MARSTON - You might say the search for Osama bin Laden has its roots in Marston.
When Sam Bodine, a former resident of Marston and now residing in Sikeston, heard there was a familiar name featured in March 15 edition of Newsweek, he headed out to get his own copy of the magazine. There in the article, "The Hunt Heats Up," was the name McRaven, a name and a family with strong ties to his former hometown.
"I've known the whole family my whole life," said Bodine with obvious pride. "I grew up across the street from them. This boy's dad was my childhood hero."
"This boy" is actually William H. "Bill" McRaven, a rear admiral in the U.S. Navy, who is leading a special forces team.
McRaven, according to the article, is heading up Task Force 121, a covert, miniature strike force whose mission is to capture bin Laden. According to the article: "Task Force 121, which also helped to capture Saddam Hussein under McRaven's command, represents something brand new in warfare, a pure hybrid of civilian intelligence and military striking power."
The article explains the group is a blend of several special forces operations designed to produce a "lightning-fast reaction should intelligence sources locate bin Laden or any other 'high-value' targets anywhere for a few hours."
Bodine said, while he knew his friend's son was in the Navy SEALS, he had no idea where he was currently assigned.
"It makes me very proud," said Bodine. "It is just great that someone who has roots in that little town has amounted something internationally."
McRaven is the grandson of Claude McRaven, who served as Marston's doctor for some 40 years.

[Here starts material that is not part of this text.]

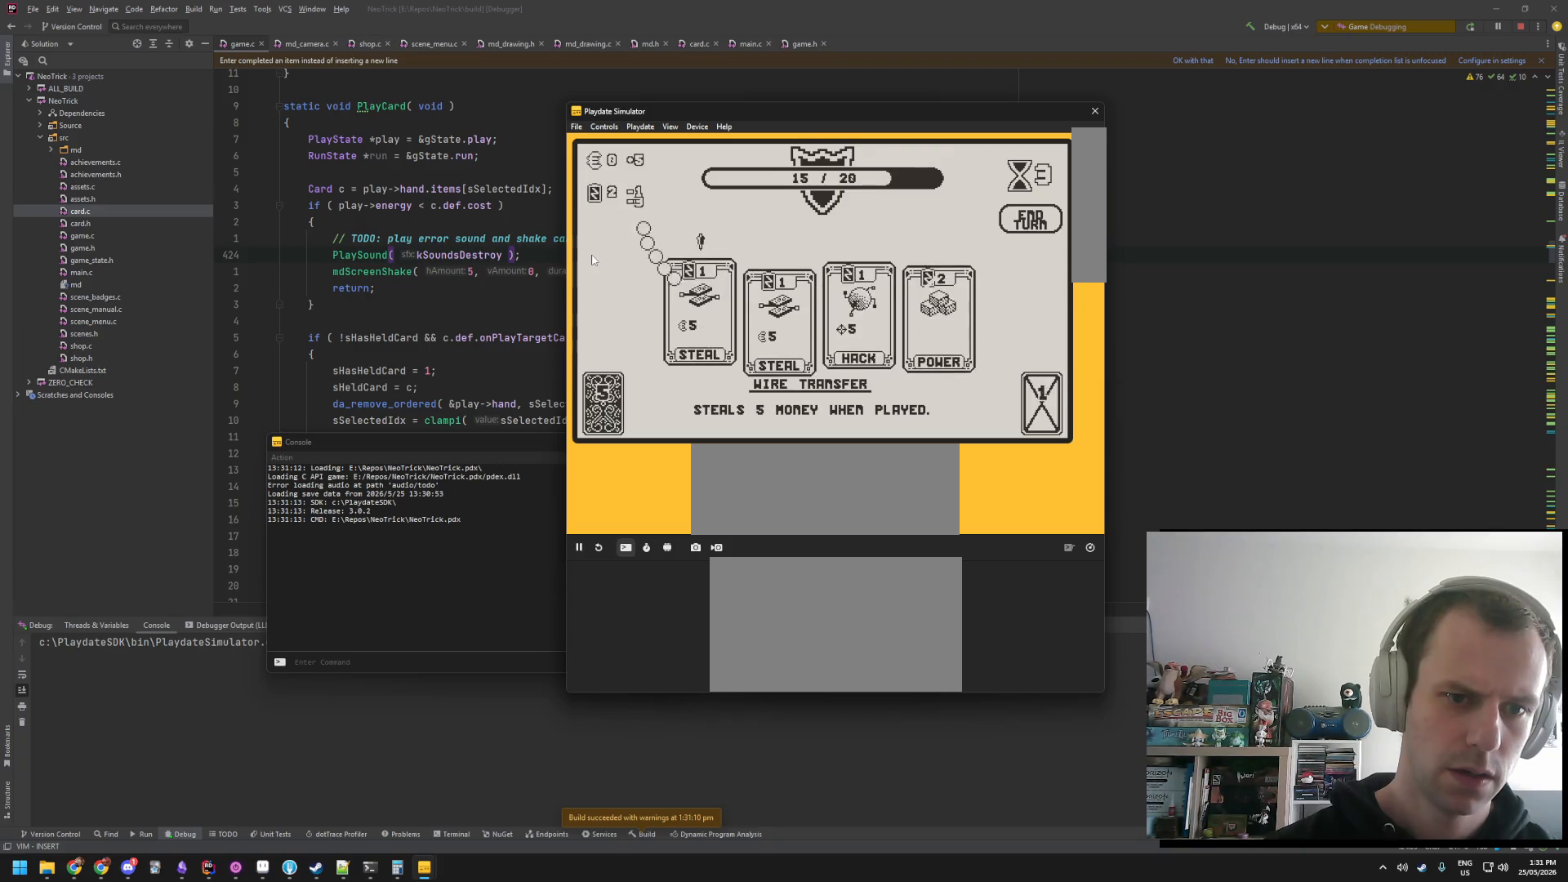
{"buttons": [], "events": [[116, "A", "down"], [216, "A", "up"], [400, "A", "down"], [500, "A", "up"]]}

The doctor began his practice in the community after completing medical school in 1915
According to Al McRaven, William H. McRaven's uncle, his nephew while his nephew has never actually visited Marston "he hears about it all the time - from his dad and me also," said Al McRaven, who was visiting recently with Bodine.
Dr. McRaven and his wife, Adah, raised their children - Corinne, Claude Coy (Bill) and A -- in Marston. Also the doctor had a history of military service using his medical skills in World Wars I and II and the National Guard.
The service to the military was passed from generation to generation.
The son of Army officer, the younger McRaven was described by his uncle as "laid back. ... He doesn't go off the deep end even as a youngster he was pretty mature kid but well, he was a typical boy."
The uncle said he and his nephew still keep in touch and in fact spoke just a few weeks ago. However, he noted, the officer didn't reveal his current assignment. It was another relative who first discovered the article in Newsweek.
The Newsweek article noted that McRaven was the principal author of the White House strategy for combating terrorism. Also he literally wrote the book on special operations forces, a 1995 history of surgical strike teams from the Nazi rescue of Mussolini in 1943 to the 1976 Israeli raid on Entebbe.
Friends described McRaven as intelligent, tough yet compassionate. And the magazine article concludes that McRaven is the man capable of bringing all the elements together to capture one of America's "most wanted."
His uncle agreed: "I think of Bill as a good soldier but I don't think of him as an assassin. He is a good regular soldier."
The McRaven clan still gathers for reunions and the uncle said he is in hopes his nephew's assignment is complete in time to join the rest of the family during an upcoming reunion in the Ozarks.
In the meantime, the elder McRaven will be waiting to hear of bin Laden's capture, knowing that his nephew has some special resources to call upon in his work.
"Marston contributed an awful lot to World War II and I think Bill comes from that," said Al McRaven. "I just think that the grandfather and father would be very proud of his accomplishments."